- Bitcoin transaction fees have hit an all-time low.
- Lightning Network, batching, miner behavior and protocol improvements have helped drive fees down.
- Bitcoin is witnessing a structural change in the market dynamics and historical correlations maintain little value.
Many have recently found the circumstances favorable to move Bitcoin (BTC) between wallets and exchanges as Lightning Network, batching, miner behavior and protocol improvements are driving fees down.

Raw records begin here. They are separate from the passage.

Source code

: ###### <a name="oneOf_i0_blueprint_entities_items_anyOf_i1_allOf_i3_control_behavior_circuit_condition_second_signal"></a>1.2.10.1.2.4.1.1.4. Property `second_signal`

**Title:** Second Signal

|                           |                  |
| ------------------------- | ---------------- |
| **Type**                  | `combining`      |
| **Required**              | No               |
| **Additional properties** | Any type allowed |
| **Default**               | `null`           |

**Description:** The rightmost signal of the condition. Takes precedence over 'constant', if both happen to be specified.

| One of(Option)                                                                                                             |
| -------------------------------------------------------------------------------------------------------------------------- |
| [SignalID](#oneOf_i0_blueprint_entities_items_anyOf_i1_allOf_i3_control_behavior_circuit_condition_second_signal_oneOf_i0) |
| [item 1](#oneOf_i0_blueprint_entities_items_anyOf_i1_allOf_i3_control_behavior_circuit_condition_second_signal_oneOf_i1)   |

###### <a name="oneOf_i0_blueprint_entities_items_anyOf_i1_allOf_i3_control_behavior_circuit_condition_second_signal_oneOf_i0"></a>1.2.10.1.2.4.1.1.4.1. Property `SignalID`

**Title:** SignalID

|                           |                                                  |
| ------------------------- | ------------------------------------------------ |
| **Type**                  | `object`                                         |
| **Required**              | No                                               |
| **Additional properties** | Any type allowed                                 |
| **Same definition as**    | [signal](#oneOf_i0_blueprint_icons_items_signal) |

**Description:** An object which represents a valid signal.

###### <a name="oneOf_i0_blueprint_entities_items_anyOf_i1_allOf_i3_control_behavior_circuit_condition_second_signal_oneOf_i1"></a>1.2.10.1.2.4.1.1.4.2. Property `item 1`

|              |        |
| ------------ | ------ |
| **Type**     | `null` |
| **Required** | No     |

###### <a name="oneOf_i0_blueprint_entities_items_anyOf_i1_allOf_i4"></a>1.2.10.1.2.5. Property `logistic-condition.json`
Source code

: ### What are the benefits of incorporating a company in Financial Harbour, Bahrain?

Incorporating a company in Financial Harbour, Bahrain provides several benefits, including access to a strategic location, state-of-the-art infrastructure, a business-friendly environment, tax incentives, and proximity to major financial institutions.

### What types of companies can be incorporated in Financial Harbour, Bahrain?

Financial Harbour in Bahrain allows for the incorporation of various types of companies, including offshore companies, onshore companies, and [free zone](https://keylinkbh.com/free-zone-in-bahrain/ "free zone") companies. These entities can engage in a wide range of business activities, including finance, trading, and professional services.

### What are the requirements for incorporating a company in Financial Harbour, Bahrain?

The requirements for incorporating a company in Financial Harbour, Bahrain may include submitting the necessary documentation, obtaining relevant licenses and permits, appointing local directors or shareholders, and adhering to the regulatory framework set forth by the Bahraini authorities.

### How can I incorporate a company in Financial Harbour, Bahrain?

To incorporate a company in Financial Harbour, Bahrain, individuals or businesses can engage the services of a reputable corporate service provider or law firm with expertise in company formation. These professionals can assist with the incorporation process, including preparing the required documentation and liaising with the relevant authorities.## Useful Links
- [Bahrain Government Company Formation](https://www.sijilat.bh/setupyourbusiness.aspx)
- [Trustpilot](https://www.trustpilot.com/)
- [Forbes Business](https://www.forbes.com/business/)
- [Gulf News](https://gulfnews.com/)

According to research done by Galaxy Digital, Bitcoin transaction fees have hit an all-time low. The research also showed that Bitcoin transaction fees have plummeted to 0.00004541 BTC ($2.06) in 2022, although the median is 0.00001292 BTC ($0.59). This is the lowest of any year except for 2011.
Galaxy Digital’s head of firmware research, Alex Thorn, suggested that the drop in fees can be attributed to the growing SegWit adoption, batching transactions, growth in the Lightning network, the collapse in miners selling, and the “reduced OP_Return usage”.
James Check, a lead on-chain analyst at Glassnode, agreed with Thorn and explained that “batching and SegWit are certainly part of the mix” because this combination will increase the number of transactions that fit in a block. This increases throughput and leads to a decrease in fee pressure.
Check added to this by saying “the number one reason I believe fees are low is we had a 50% collapse in price in May which absolutely decimated retail interest”.
According to Check, fees, active addresses and transaction counts collapsed after the sell-off in May.
Eric Yakes, author of The 7th Property” Bitcoin and the Monetary Revolution, also stated his opinion on the drop in fees. According to Yakes, “we’re witnessing a structural change in the market dynamics and historical correlations maintain little value”.